The dangers of hitting a frighten animal on a dark roadway usually limit itself to deer, dogs or cats. But that’s not the experience an Oklahoman couple had on their way back from church Thursday evening.
"Didn't have time to hit the brakes. The elephant blended in with the road," driver Bill Carpenter explained Thursday. "At the very last second I said 'elephant!'"
That’s right folks. Elephant.
This pachyderm had escaped and was on the lam from a nearby circus. Carpenter, 68, and his wife Denna, barely avoided a major catastrophe.
"So help me Hanna, had I hit that elephant, not swerved, it would have knocked it off its legs, and it would have landed right on top of us," Carpenter recalled after the incident. "We'd have been history."

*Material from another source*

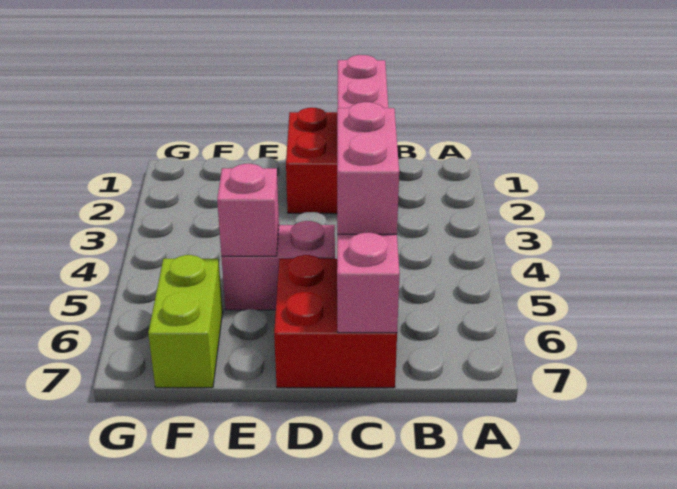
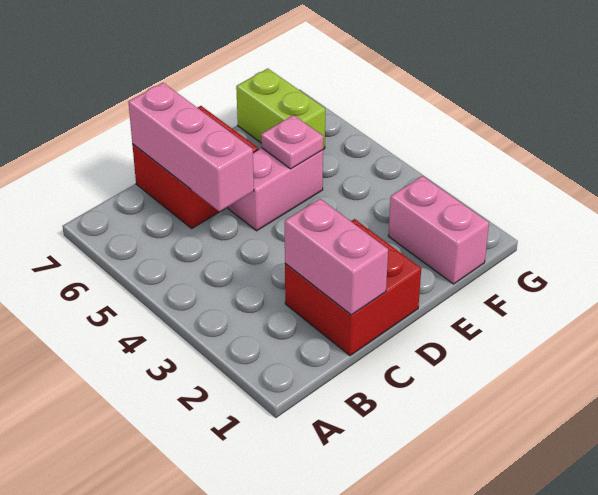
pink 1x2 brick [337,102,399,234] -> pink 1x2 brick moved to [389,176,489,284]
pink 1x1 brick [217,164,279,256] -> pink 1x1 plate [261,115,323,169]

The Carpenter’s SUV swerved at the last moment and sideswiped the 4,500lb (2,040 kiligram) 8-foot beast on the highway in Enid, about 100 miles north of Oklahoma City.
The 29-year-old, female Asian elephant suffered a broken tusk and a wound to her leg. The SUV didn’t fair any better. A tusk shredded the sheet metal on the side of the vehicle.
The call for emergency help got the expected response. Carpenter said, "The dispatcher didn't believe her: 'You hit a what? I told my wife, I don't know whether to cry or laugh."
The elephant was immediately cared for by a local veterinarian in Enid then transported to Oklahoma State University Veterinarian School for observation.